Chapter 3
Rose
I don’t know where I am. My vision has been getting worse and worse. I’m almost totally blind at night now, and bright spots flash in my eyes during the day, blocking out parts of my vision. I can hear noisy voices around me, catch glimpses of faces and bodies in my peripheral vision, so it’s probably the usual. Crowds of aliens watching me, laughing at me. Sometimes the lizard men let them touch me through the wire of my cage. Sometimes they make me run in circles like a dog on a chain.
I do my best to make them happy, because if I don’t, it’s only worse. But I can tell that I’m dying. It’s slow, but it’s still death. Today I can barely make my hands and feet move even when they whip me.
I thought that at some point I would reach a maximum amount of pain. But it turns out that there are so many kinds of hurt. More kinds than there are notes in the musical scale. And they don’t combine into a single melody, they layer like chords, louder and louder, impossible to ignore.
There’s the chime of thirst and hunger. There’s the throb of open wounds. There’s the ache of sore muscles and broken bones. There’s the scream of dehydrated cells. The stab of a headache, the dull squeeze of a sad heart. The scorch of humiliation. And those are just the ones I’m feeling right now as I stumble and fall and taste dirt.

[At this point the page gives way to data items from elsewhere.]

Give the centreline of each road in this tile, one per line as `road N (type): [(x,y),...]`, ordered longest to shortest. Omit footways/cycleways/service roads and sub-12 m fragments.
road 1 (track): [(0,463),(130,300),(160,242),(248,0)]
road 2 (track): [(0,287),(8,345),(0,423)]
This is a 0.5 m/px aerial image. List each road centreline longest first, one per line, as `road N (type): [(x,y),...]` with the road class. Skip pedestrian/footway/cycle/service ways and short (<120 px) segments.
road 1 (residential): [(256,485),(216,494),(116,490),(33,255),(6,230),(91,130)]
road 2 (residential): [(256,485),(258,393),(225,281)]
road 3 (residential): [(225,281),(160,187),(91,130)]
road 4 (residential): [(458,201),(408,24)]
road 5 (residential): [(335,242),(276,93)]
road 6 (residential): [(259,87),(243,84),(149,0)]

The whip stripes my legs, and the collar around my neck chokes me as I’m dragged in one direction. I try to get up, but I just can’t. I know in my heart that this is the day that I die. If my body doesn’t give up first, my captors are going to decide I’m not worth hauling around from planet to planet.
I don’t care at this point. What’s one more note in the symphony of pain? But some animal part of me still is trying to avoid the inevitable. So I drag myself across the powdery dirt floor, desperate to put slack in the leash.
Hands grab me.
I cringe, trembling, only vaguely aware that these hands are different. They’re larger. The claws don’t bite into my skin. The rhythm of their gait as they carry me is different.
My neck hurts with the effort of holding up my head, so I lean into the stranger’s chest. My eyes hurt, so I close them.